The investigators behind the new findings say they offer some of the first research assessing the utility gains associated with tubeless AID systems compared to other delivery systems. The report was published in the journal Diabetic Medicine.

Colin Hopley, M.B.A., M.P.H., the director of value at Insulet Corporation, which funded the study, explained along with colleagues that self-management is critical to diabetes care, no matter the insulin modality. Yet, they noted that the management burden associated with the disease can negatively impact patients’ mental health, “mainly driven by fear of hypo/hyperglycemia and feelings of isolation or self-consciousness.”

The way that patients self-manage their disease has changed significantly in recent years, with many patients changing from self-injections to insulin pumps. That change by itself does not eliminate the burden on patients, Hopley and colleagues argued.

Tubeless insulin pumps — sometimes called patch pumps — are not literally without tubes. But the tube, or cannula, that goes into the skin through which the insulin is delivered is not visible and is encased in a “pod” that sticks to the skin with an adhesive patch.

AID systems use an algorithm to continuously monitor glucose and deliver insulin via a pump as needed. Such symptoms can ease the burden on patients. However, Hopley and colleagues said there is not yet a robust amount of data with regard to the utility gains associated with the newer systems.

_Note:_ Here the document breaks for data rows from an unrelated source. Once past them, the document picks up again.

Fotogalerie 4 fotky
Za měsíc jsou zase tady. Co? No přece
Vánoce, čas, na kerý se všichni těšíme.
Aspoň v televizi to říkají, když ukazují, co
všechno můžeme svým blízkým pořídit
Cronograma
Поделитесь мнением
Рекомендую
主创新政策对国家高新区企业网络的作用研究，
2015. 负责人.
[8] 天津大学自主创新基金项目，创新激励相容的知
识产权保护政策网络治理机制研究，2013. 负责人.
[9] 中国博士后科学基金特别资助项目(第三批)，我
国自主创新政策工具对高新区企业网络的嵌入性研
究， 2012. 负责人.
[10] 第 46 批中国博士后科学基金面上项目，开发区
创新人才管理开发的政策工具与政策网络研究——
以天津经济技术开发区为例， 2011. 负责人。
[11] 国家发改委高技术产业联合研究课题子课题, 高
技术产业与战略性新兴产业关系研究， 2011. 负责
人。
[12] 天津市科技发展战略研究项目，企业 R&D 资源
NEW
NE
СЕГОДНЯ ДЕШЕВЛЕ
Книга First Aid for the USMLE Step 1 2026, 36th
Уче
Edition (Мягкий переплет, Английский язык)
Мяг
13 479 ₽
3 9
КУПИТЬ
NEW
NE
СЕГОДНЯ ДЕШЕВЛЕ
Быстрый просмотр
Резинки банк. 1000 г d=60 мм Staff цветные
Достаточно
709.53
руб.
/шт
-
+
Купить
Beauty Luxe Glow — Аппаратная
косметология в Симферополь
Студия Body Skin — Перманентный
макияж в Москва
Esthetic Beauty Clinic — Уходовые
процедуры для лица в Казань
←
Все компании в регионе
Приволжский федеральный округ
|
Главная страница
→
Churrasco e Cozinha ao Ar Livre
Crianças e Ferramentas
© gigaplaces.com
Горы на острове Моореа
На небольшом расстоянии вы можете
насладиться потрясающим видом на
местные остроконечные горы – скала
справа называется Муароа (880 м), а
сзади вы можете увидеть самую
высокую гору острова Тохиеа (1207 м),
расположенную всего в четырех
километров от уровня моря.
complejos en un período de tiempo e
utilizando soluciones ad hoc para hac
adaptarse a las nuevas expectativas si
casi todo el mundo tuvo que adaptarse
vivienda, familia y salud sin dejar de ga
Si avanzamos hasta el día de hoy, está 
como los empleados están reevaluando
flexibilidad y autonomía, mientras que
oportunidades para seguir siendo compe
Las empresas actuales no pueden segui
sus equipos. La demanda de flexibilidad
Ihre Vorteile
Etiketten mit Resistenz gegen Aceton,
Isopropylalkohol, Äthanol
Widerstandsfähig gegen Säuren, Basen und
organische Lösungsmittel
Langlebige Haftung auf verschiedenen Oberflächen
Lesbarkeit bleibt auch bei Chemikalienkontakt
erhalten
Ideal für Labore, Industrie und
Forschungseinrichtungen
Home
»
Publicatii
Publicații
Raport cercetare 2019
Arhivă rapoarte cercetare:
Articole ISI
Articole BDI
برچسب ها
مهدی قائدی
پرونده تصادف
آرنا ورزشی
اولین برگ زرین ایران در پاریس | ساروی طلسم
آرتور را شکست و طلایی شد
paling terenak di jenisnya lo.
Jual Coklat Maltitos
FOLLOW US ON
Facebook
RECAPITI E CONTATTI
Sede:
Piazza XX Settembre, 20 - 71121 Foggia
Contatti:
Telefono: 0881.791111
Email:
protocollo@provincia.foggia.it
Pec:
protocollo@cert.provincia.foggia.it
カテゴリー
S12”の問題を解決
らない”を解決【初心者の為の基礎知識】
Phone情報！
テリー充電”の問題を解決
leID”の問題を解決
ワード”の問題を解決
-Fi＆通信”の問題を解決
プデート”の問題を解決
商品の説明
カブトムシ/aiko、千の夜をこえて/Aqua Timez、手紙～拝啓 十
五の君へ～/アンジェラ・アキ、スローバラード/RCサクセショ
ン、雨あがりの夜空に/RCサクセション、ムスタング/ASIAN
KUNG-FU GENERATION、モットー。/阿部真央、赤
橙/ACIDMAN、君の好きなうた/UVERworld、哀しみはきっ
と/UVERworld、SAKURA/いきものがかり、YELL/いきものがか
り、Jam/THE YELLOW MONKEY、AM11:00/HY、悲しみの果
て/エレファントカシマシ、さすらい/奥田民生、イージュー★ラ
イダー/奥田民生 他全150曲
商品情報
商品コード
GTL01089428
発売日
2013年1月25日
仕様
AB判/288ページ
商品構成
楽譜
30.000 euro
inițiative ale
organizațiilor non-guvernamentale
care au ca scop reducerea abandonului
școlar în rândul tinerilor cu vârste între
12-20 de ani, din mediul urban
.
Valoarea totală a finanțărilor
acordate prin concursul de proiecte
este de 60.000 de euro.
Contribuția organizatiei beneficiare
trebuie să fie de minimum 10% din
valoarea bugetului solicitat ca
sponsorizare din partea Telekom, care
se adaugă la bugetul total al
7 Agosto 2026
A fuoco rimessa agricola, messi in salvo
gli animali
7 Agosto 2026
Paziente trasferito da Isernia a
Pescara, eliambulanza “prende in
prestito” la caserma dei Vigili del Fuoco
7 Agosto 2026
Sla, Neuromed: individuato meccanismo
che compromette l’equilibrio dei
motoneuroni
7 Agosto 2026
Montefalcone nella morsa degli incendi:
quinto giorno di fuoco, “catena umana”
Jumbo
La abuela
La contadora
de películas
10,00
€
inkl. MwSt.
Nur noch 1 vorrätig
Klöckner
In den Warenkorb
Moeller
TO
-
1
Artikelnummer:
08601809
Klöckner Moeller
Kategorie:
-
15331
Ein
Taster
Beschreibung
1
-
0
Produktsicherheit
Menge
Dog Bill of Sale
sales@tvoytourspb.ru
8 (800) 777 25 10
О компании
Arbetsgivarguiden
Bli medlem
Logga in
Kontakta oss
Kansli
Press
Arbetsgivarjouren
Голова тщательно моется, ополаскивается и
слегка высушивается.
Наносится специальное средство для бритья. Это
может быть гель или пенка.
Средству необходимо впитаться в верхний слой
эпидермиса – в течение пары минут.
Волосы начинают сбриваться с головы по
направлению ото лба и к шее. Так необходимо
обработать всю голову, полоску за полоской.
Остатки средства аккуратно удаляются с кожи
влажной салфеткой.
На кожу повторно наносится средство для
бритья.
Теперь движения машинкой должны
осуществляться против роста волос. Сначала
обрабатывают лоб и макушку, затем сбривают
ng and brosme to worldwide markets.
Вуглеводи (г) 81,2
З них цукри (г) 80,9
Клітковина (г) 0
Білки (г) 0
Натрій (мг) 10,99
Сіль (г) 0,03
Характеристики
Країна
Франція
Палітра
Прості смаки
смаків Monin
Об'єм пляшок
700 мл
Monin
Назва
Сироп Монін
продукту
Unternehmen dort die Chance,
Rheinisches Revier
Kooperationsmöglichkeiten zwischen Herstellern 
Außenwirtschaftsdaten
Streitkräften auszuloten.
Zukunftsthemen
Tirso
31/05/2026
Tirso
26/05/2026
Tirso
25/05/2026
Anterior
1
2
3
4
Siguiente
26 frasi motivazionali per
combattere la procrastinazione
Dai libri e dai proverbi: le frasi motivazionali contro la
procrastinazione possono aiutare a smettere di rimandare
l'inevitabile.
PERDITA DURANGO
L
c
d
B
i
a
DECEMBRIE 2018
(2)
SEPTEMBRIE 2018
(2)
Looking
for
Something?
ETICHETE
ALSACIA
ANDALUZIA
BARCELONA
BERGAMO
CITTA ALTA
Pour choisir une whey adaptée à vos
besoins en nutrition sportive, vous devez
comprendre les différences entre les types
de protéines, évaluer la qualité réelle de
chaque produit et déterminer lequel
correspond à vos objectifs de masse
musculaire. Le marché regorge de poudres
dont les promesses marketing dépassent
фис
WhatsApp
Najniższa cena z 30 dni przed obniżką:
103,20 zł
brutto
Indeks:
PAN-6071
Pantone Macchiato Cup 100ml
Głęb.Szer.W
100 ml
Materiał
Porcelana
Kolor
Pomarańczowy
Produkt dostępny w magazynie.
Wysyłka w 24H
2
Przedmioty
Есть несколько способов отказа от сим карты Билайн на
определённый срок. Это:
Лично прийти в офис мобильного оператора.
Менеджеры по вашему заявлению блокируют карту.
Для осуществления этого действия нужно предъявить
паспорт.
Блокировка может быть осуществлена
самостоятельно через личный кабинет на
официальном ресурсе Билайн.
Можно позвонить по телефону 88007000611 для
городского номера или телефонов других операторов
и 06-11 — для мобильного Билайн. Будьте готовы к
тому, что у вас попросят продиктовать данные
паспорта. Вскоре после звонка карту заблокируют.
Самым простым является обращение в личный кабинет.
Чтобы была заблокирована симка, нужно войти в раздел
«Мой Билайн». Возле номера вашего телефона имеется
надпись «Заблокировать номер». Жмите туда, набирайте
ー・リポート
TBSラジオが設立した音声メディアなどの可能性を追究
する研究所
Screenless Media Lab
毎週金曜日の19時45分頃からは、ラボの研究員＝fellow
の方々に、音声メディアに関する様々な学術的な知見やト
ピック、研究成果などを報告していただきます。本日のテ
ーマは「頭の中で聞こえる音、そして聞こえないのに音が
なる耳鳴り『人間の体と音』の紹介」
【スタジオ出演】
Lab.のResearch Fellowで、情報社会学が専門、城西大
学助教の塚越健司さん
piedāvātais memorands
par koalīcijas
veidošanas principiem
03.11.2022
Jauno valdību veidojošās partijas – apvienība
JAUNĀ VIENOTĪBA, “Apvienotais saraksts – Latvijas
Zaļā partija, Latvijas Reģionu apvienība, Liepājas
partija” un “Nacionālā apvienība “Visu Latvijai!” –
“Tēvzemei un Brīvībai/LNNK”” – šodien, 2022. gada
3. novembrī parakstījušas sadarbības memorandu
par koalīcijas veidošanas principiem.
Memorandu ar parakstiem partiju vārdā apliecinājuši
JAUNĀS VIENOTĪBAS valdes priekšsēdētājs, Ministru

The investigators interviewed 110 patients in order to develop health state vignettes representing the different insulin delivery modalities. These vignettes were also informed by published literature and validated by diabetes experts. The authors use the time trade-off analysis method in order to assess the different modalities.

The authors found that tubed non-AID systems had the lowest mean utility values (0.727), while tubeless AID systems had the highest mean utility values (0.909). Tubed AID and tubeless non-AID systems had similar mean utility values of 0.823 and 0.809, respectively.

When the investigators compared the features of the different systems, they found that tubeless systems were associated with a utility increase of between +0.082 and +0.086, while the use of AID increased utility by between +0.096 and +0.100. Both increases were considered statistically significant. In fact, the authors said the magnitude of the benefits they calculated was more than twice as large as those reported in previous studies of T1D. The findings suggest patients using tubeless and AID systems experienced significant HRQoL benefits.

"Results from this study provide a useful resource to demonstrate the disutility associated with conventional insulin delivery systems and utility gains associated with the increased convenience and improved confidence in the management of glucose with both tubeless and AID systems," they wrote.

Hopley and colleagues cautioned that generic vignettes cannot capture the heterogeneity of the lived experiences of individual patients. They said their goal was also to create generalizable utility values that could lend broad insights, rather than to compare individual commercial devices. In that regard, they said their data should be useful in better understanding the HRQoL and economic impacts of different insulin delivery modalities.

"The methods and findings of the current study will allow for these utility values to be used in economic modelling of innovative insulin delivery systems in T1D and may contribute to improving access to these systems among people with T1D," they concluded.